Being Your Own Agent

The secret to being successful at self-representation is not to learn everything that an agent learns but to acquire enough knowledge to avoid the pitfalls. You can use Lift Advocacy to help with that.

Eventually, you will be able to watch videos that explain key concepts. Until then, you can call or send us an email question.

Critical Thinking, Govt Agencies, and Private Companies

  • Social Security Administration (SSA)—You deal with the SSA to enroll in Medicare. Your current and past employment both figure in your decision of whether or not to enroll when you turn 65 and are first eligible. You should feel confident in your decision before you enroll. If you are still working, you should know the reasons to enroll and not enroll when you are turning 65. We can help. When you are fully enrolled in Medicare, you receive Medicare Part A and Part B. Together, these Parts constitute Original Medicare. With Original Medicare, you are qualified to enroll in either a Medicare Advantage Plan or a Medicare Supplement Plan, the primary two approaches to senior healthcare coverage.

  • Medicare (CMS)—As your own agent, you may or not find yourself having to deal with the people at Medicare (technically, the Center for Medicare and Medicaid Services or CMS).

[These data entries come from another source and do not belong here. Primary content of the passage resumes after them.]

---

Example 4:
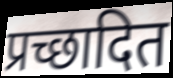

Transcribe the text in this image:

प्रच्छादित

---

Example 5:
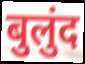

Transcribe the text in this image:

बुलुंदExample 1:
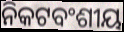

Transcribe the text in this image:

ନିକଟବଂଶୀୟ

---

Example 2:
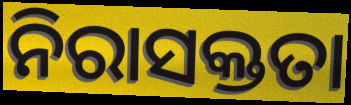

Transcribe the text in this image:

ନିରାସକ୍ତତା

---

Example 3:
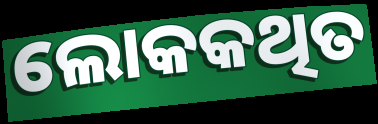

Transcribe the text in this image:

ଲୋକକଥିତ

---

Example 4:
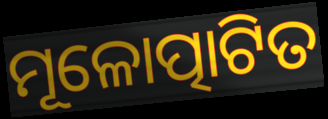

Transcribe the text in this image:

ମୂଳୋତ୍ପାଟିତ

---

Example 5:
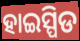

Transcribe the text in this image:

ହାଇସ୍ପିଡ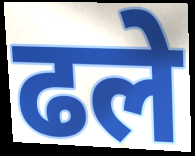
ढलेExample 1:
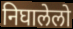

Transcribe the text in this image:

निघालेलो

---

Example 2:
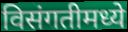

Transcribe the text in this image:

विसंगतीमध्ये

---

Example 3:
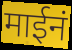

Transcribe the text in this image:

माईनं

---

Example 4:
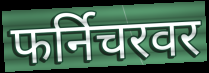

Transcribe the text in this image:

फर्निचरवर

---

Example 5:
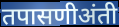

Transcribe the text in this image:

तपासणीअंती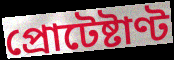
প্রোটেষ্টাণ্টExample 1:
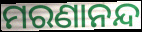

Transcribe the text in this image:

ମରଣାନନ୍ଦ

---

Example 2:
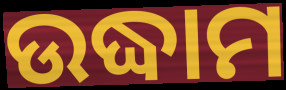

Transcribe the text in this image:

ଉଦ୍ଧାମ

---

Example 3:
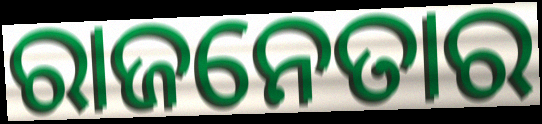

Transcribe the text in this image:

ରାଜନେତାର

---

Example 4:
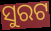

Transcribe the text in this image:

ସୁରଟ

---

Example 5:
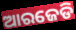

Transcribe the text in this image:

ଆରଜେଡିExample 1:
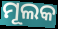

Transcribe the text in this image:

ମୂଲକ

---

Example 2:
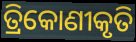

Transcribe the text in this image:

ତ୍ରିକୋଣୀକୃତି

More than 50% of people just work with insurance companies and never work with Medicare personnel directly. Still more all their doctors and hospitals to work with Medicare. However, there may be times when you need to call and work through something with their operators. 

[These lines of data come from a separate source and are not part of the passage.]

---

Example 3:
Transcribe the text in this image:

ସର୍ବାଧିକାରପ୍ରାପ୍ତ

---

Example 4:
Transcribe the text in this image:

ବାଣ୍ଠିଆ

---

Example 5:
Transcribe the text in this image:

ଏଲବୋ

  • Critical Thinking—If you are your own agent, there is a good chance you will want to enroll in one plan or another at Medicare. gov. To do this, you should know that the 3 most important criteria are (1) the projected annual costs of plans to someone with your medications and health conditions, (2) the cost to you for the medications you take for each plan offered where you live, and (3) which provider networks your doctors participate in. Of course, you should also consider a few other things that you will think of on your own after all your experience with health insurance: (a) a plan's customer service, (b) the structure of its benefits, and (c) its federal star rating. The 2 criteria that should not be uppermost in the mind of a do-it-yourself agent are (1) brand name and (2) lowest premium. Using those 2 misleading criteria is a simplification that does not take into account all sorts of things that will affect your satisfaction with the plan throughout the year. Those 2 criteria should be conclusions you draw rather than primary factors in your decision. 

  • Insurance Companies—Everyone should be covered by an insurance plan overseen by the federal government—unless they have taken a moral stance not to use medications and are confident that they will not change their minds. Except for this circumstance, everyone should expect to wind up talking with at least one insurance company because of claim denials, pre-authorization for procedures, misbillings, and so on. You will need to learn the vocabulary for dealing with them.

  • Medicare Providers—Everyone will deal with a person or organization that offers and delivers diagnostic, therapeutic, or health-maintenance services. The category of Medicare providers includes doctors, labs, clinics, hospitals, and so on. These guys are under a lot of pressure, so billing and coordination seem more prone to errors than in the past. As your own agent, you will want to examine provider policies and services quite closely.